Aimez-vous le fait que la saison de la Coupe du monde 2023 ne commence qu'en juin ? Comment cela affectera-t-il votre hors-saison et votre préparation ?
J'apprécie cela, simplement parce que je me remets encore de ma blessure au coude. J'ai subi une autre intervention chirurgicale début novembre, qui s'est très bien déroulée, mais j'ai maintenant besoin de temps pour récupérer complètement et retrouver ma force, ma forme physique et ma confiance. En plus de cela, nous avons un autre nouveau vélo DH à l'horizon, donc je suis ravi d'avoir le temps de tout mettre en œuvre et de le préparer pour la première manche l'année prochaine.
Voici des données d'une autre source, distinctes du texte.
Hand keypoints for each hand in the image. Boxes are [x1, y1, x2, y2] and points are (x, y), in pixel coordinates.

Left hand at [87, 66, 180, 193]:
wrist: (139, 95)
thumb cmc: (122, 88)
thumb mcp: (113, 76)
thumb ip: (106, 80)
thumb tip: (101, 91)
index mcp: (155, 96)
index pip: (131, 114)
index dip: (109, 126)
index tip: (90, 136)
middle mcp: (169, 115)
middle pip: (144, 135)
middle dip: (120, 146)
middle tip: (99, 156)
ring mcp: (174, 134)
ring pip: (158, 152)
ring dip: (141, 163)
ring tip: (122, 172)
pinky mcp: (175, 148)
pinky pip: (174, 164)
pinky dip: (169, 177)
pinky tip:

Que vous réserve l'intersaison ?
L'objectif immédiat est de récupérer le mieux possible de mon opération et de me concentrer sur la récupération de l'utilisation complète de mon coude, ainsi que sur ma force et ma forme physique. Ensuite, j'aimerais passer beaucoup de temps à piloter toutes sortes de vélos (avec l'espoir aussi avec l'équipe), aider à développer le nouveau vélo DH et faire quelques montages.

Photo : Ale Di Lullo

Quelle est la plus grande leçon que vous avez apprise cette année ?
Avant tout, l'importance et la valeur de la confiance sur le vélo.

Des messages ou des conseils pour vos coéquipiers ?
Je voudrais juste remercier tout le monde à IFR/INTENSE pour une année agréable et précieuse, et pour m'avoir soutenu malgré certains de mes plus grands défis à ce jour.